Last true Rolling Stone believer: “Jackie,” who says she’d be “re-traumatized” in deposition
From my latest blog post for the Independent Women’s Forum:
The UVA frat house where “Jackie’s” symbolic rape symbolically occurred
Well, there seems to be one person who actually believes that the events reported in Rolling Stone’s “A Rape on Campus” actually took place.
It’s “Jackie” herself, the purported victim of a lurid gang rape at a University of Virginia fraternity house in September 2012 that everyone from the local police department to the Columbia University Graduate School of Journalism concluded never took place. Rolling Stone later retracted the November 2014 story, and its author, Rolling Stone contributing editor Sabrina Rubin Erdely, hasn’t been heard from since.
“Lawyers representing a former University of Virginia student who claimed she was the victim of a gang rape in a discredited Rolling Stone story have asked a judge to cancel her scheduled deposition in a lawsuit against the magazine, arguing that she would be ‘re-traumatized’ if she is compelled to recount her ordeal in proceedings under oath.”

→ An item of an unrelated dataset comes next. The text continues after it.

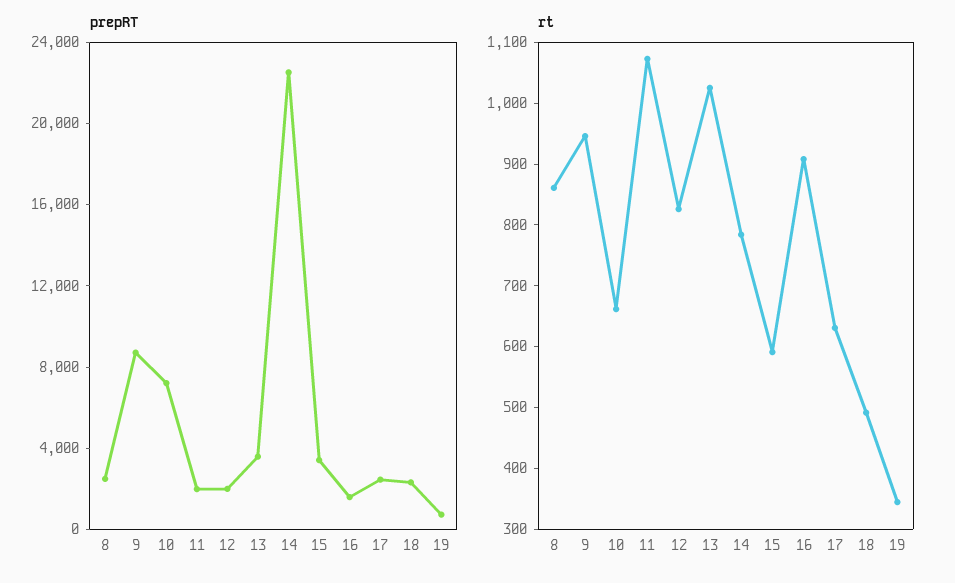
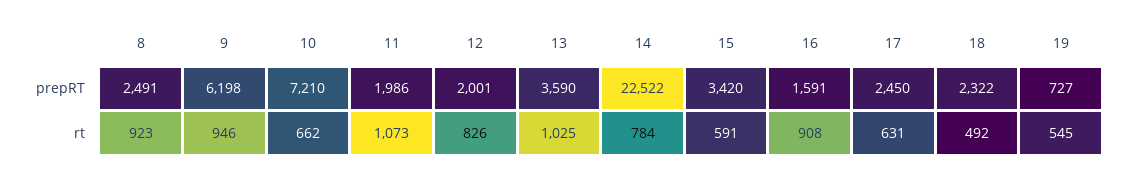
prepRT, 9: 9000 -> 6198
rt, 8: 860 -> 923
rt, 19: 340 -> 545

“’Forcing her to revisit her sexual assault, and then the re-victimization that took place after the Rolling Stone article came out, will inevitably lead to a worsening of her symptoms and current mental health,’ Jackie’s attorneys wrote, citing ‘extensive support in the medical literature; that shows ‘sexual assault victims will experience trauma if they are forced to revisit the details of their assault.’”

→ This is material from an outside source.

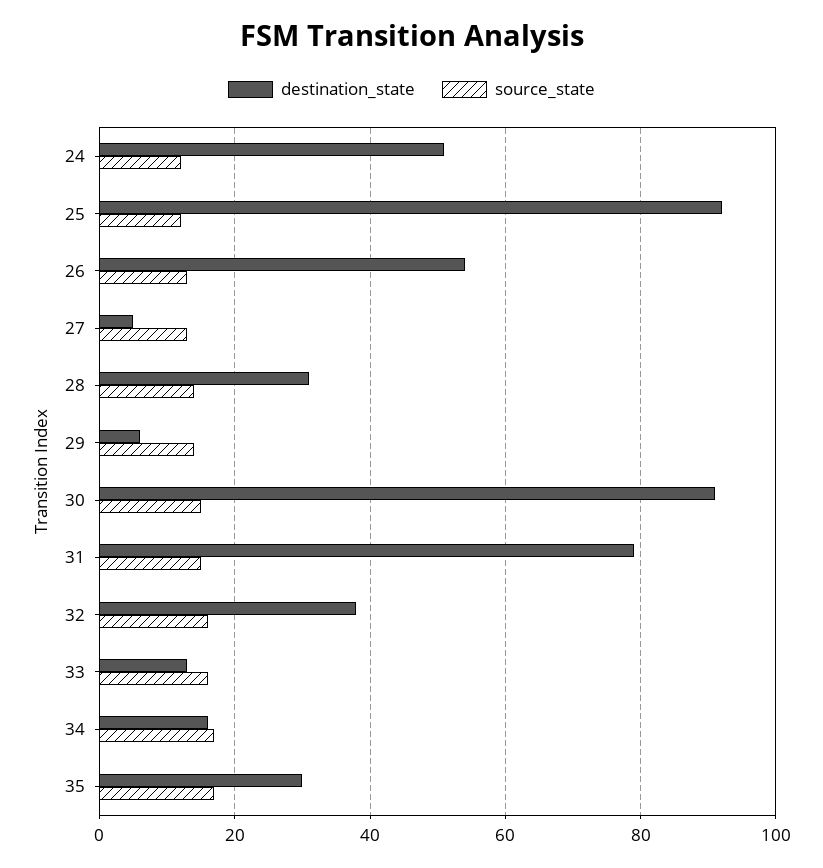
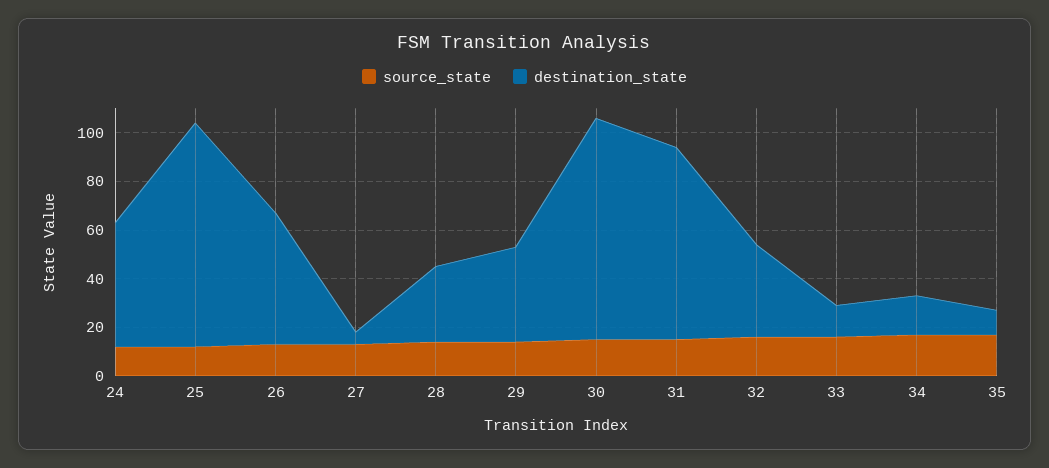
destination_state, 29: 5 -> 40
destination_state, 35: 30 -> 10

“The former student — who in court papers is referred to only by her nickname, Jackie — became the central figure in a 2014 Rolling Stone article that described her account of a vicious sexual assault during her freshman year, an attack she said was carried out over several hours by seven men in a fraternity house bedroom. The 9,000-word exposé highlighted Jackie’s case as a devastating example of rape on a college campus and the struggles she faced while seeking help from members of the U-Va. administration, including the associate dean responsible for handling sexual assault allegations.‘But reporting by The Washington Post, later confirmed by the Charlottesville Police Department and an investigation by the Columbia University journalism school, showed that the Rolling Stone article was factually inaccurate. The magazine eventually retracted the story and apologized to readers; the fraternity was cleared of all wrongdoing. In May, U-Va. associate dean Nicole Eramo filed a defamation lawsuit against Rolling Stone, assailing the magazine’s ‘false’ portrayal of her counsel to Jackie as callous and indifferent and arguing that Jackie’s story was a fabrication.”***
Hmm. But maybe even if Jackie wasn’t actually traumatized by that non-gang rape in September 2012, she was symbolically traumatized. After all, there are still plenty of people out there who believe that even if that gang rape at the frat house never occurred, it could have occurred, so what’s the diff? As Melissah Yang wrote for Bustle:
“A reread of ‘A Rape on Campus’ brings a mixed bag of feelings. Even though you know where the story behind the story ends, Jackie’s account remains haunting. This specific case might have holes, but the aftermath outlined by Rolling Stone — skeptical reactions from officials, the difficulties in speaking up about sexual assault — has a familiar feel, an experience that has been echoed by victims at other college campuses. One magazine’s mishandling should not silence those stories and others from coming forward.”